Ken Edwards’ Top 5 for 2018 11th December 2018 – Posted in: Blog

Every year we ask Unthank authors to compile an end-of-year list from the books they have read that year, one refreshingly unconstrained to books published in 2018. Any bibliophile worth his or her salts is an omnivore. We don’t just read what everyone is chattering about. What we choose to read, and when, may offer us a revelation of how things are, taking us on a journey through the corridors and byways our imaginations, emotions and fears have drawn us to unwillingly. The first in our seasonal series this year is Ken Edwards


M John Harrison: You Should Come With Me Now

M John Harrison is one of those writers (another being China Miéville) whose reputation was made in the SF genre but whose scope is much wider and deeper. This is his latest collection of stories, alternating one-page flash fictions with longer pieces. It’s subtitled “Stories of Ghosts.” In the first of the longer ones, “In Autotelia”, people grumble in familiar terms on the train: “That’s nice, innit? Chaos, innit?” inadequately masking the reality of the dystopia in which the narrative takes place. The ghosts are never named, the horror is below the surface.

Werner Herzog: On Walking In Ice

Picked this up by accident at a second-hand bookstall, purely because I love Herzog’s films. What a find. A very short book, describing the author’s three-week walk from Munich to Paris in 1974, mostly in the snow, after hearing his mentor, the film-maker Lotte Eisner, was dying there. Very weird. Impossible to distinguish between the reality of the gruelling journey and the traveller’s dreams.

Laszlo Krasznahorkai: Seiobo There Below

I’ve been a fan of Krasznahorkai ever since I saw Bela Tarr’s film Werckmeister Harmonies, based on his novel The Melancholy of Resistance, a rare case of a film adaptation equalling the stature of the original book. This one’s a collection of seventeen pieces – stories, prose poems, essays, whatever – numbered from 1 to 2584 in the Fibonacci series. As with Proust, don’t be put off by the length of the sentences and paragraphs; before long, you will be attuned to their rhythms, and the meanings they assemble will start to clarify.
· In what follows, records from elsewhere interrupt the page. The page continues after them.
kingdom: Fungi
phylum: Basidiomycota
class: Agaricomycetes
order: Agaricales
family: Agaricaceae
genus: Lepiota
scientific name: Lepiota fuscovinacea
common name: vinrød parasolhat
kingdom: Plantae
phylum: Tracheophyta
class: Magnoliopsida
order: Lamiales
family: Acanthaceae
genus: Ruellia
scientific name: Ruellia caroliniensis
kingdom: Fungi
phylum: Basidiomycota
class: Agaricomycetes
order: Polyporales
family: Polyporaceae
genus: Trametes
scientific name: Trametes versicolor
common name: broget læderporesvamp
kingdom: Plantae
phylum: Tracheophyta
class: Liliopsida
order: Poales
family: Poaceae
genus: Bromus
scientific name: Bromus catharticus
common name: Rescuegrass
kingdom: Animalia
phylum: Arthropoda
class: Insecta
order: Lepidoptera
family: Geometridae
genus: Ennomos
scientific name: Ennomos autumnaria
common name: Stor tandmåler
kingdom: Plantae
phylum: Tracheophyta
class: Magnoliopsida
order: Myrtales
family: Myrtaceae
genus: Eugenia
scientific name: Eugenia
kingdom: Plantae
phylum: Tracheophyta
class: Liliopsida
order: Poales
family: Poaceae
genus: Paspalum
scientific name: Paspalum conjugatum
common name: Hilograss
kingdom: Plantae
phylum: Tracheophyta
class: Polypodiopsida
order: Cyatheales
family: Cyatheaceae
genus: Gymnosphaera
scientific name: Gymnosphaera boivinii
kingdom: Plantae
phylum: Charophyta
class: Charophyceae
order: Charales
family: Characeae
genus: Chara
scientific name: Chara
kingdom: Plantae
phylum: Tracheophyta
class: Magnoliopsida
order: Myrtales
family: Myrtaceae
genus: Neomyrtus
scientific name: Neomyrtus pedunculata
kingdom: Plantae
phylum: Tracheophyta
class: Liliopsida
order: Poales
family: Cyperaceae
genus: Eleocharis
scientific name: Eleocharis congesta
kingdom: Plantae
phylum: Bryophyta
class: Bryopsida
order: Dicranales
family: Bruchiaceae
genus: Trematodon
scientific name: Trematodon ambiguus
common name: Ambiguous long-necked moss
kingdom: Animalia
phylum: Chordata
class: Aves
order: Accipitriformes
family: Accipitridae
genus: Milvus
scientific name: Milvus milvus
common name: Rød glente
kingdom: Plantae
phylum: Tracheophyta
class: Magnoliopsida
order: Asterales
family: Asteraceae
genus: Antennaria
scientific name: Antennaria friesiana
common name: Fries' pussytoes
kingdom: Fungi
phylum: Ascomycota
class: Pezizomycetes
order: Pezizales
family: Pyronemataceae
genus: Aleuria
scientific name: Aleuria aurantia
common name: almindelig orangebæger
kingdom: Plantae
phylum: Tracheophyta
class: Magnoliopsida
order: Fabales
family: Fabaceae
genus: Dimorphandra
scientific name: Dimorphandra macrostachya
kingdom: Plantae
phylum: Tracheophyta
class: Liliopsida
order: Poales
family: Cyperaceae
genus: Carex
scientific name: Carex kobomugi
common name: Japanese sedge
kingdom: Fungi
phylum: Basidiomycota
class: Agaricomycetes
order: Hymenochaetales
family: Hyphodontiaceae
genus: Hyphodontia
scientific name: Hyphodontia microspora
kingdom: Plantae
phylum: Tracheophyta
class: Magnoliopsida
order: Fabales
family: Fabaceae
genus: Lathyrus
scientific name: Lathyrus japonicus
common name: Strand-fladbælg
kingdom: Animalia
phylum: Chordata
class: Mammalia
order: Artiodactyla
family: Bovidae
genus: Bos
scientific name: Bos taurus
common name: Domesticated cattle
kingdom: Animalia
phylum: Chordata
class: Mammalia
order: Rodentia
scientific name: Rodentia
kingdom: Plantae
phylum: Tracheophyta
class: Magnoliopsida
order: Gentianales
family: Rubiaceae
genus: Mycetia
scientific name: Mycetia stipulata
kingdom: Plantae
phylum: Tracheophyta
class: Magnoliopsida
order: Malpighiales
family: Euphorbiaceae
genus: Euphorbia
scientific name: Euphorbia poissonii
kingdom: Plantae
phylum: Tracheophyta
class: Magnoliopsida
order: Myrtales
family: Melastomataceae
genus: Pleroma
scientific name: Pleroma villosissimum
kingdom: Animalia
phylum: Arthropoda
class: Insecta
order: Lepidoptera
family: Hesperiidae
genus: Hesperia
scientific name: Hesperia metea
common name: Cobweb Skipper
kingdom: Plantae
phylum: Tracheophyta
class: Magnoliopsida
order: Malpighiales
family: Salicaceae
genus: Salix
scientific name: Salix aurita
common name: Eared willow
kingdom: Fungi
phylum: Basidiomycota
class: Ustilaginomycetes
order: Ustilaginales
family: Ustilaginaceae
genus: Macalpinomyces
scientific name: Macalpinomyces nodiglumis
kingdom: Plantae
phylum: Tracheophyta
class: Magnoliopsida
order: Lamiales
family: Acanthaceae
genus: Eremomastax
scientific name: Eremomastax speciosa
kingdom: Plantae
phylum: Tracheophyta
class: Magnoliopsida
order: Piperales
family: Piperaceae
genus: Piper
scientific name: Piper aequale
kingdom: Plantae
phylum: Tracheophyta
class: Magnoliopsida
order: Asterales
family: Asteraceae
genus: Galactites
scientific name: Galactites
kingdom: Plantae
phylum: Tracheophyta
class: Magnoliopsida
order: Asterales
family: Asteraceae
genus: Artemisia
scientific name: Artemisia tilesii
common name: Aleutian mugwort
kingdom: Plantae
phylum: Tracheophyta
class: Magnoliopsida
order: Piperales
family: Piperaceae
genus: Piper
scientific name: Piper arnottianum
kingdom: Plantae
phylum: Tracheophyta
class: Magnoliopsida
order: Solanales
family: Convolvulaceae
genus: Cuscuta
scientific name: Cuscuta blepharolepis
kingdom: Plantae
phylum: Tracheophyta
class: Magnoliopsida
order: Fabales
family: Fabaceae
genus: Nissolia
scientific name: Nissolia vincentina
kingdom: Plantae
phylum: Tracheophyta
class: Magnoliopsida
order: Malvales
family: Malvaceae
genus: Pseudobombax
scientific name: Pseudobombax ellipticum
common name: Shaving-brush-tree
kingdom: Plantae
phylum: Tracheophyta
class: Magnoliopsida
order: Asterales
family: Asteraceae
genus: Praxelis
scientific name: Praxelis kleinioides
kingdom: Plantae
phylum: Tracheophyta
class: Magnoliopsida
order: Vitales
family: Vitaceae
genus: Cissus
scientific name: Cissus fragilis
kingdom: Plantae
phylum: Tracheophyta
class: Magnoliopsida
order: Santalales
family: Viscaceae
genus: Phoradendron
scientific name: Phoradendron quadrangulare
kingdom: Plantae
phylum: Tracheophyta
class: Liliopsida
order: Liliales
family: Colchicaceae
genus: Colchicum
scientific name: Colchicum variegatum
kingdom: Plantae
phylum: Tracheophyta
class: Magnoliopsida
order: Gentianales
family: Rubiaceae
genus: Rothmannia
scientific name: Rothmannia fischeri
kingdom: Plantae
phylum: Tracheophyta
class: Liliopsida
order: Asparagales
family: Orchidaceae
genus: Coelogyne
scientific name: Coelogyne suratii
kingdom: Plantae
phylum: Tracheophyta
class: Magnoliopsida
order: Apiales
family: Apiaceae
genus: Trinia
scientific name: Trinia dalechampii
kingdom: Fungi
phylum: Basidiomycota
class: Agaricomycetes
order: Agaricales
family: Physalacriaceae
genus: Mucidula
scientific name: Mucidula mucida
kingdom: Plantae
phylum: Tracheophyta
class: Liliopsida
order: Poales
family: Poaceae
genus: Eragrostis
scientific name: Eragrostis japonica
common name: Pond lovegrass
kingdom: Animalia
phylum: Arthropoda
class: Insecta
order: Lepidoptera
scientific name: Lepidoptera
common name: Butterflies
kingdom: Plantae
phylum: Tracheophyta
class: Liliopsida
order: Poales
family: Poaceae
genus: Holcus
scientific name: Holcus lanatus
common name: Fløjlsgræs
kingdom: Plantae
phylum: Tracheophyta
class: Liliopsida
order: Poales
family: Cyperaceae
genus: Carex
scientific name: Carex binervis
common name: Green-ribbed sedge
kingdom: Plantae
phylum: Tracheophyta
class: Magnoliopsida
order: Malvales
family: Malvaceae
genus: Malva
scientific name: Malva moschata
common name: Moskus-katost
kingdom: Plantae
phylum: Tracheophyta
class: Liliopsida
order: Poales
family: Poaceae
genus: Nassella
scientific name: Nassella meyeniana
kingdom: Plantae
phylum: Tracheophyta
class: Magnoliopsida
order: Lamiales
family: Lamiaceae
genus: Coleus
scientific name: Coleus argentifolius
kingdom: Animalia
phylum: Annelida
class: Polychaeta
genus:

Gustave Flaubert: Three Tales

For some reason, this is the one major Flaubert work I’ve missed out on all these years. There is no particular reason why I didn’t get around to it until this year; I just didn’t. A late work: three long-short stories of very different character from someone I regard as the first modern prose writer.

David Bromige: If Wants to Be the Same As Is

The Herzog is the shortest book in my selection, this is by far the longest. I know something of the history: the inestimable British-born, California-resident poet David Bromige wanted my press, Reality Street, to publish his Collected Poems. After he died in 2009, I did my best to make this a reality, but the project had already defeated me by the time I called time on the press, and I was happy to hand it over to Vancouver-based New Star Books. What has emerged is a magnificent 600-page book, edited by Ron Silliman, Bob Perelman and Jack Krick, which covers about half David’s oeuvre. I regard him as the best of the Language poets, and he wasn’t even a member of the movement and took the piss out of it at times. The 1980 sequence “My Poetry”, long out of print in book form, is published here in its entirety and is worth the price on its own.


Ken Edwards’ most recent book is a book with no name (Shearsman, 2016). Country Life was published by Unthank in 2015.